Walter is making an open-top box. The length is 6 inches greater than the width, and the height is 2 inches. The area of the rectangular sheet of material that will be folded to make the box is 320 square inches.

What is the width of the box?

To find the width of the box, we can start by setting up an equation based on the given information.

Let's assume the width of the box is "x" inches.

According to the problem, the length of the box is 6 inches greater than the width. So, the length would be (x + 6) inches.

The height of the box is given as 2 inches.

To find the area of the rectangular sheet, we need to calculate the product of the length and width. According to the problem, the area is 320 square inches.

So, the equation would be:
Length × Width = Area
(x + 6) × x = 320

Now, we can solve this equation to find the width of the box.

Expanding the equation, we have:
x^2 + 6x = 320

Rearranging the equation to make it equal to zero:
x^2 + 6x - 320 = 0

Now, we can either factorize the equation or use the quadratic formula to solve for x. Factoring might not be possible in this case, so let's use the quadratic formula:

x = [-b ± √(b^2 - 4ac)] / 2a

For the equation x^2 + 6x - 320 = 0, a = 1, b = 6, and c = -320.

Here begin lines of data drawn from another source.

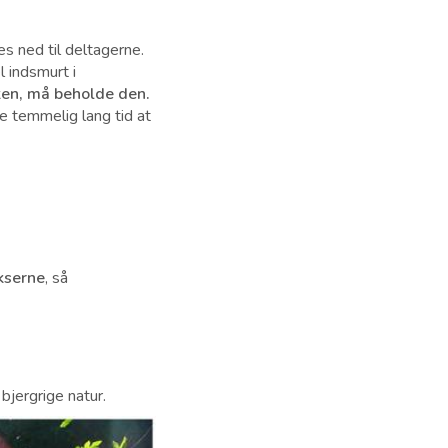
es ned til deltagerne.
 indsmurt i
ken, må beholde den.
e temmelig lang tid at
ukserne
, så
bjergrige natur.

Plugging these values into the quadratic formula, we get:
x = [-6 ± √(6^2 - 4(1)(-320))] / 2(1)
x = [-6 ± √(36 + 1280)] / 2
x = [-6 ± √(1316)] / 2

Now, we can simplify further:
x = (-6 ± √(1316)) / 2
x = (-6 ± √(4 × 329)) / 2
x = (-6 ± 2√(329)) / 2
x = -3 ± √(329)

Since the width of a box cannot be negative, we discard the negative value.

Therefore, the width of the box is approximately x ≈ -3 + √(329), which is approximately 16.14 inches.

So, the width of the box is approximately 16.14 inches.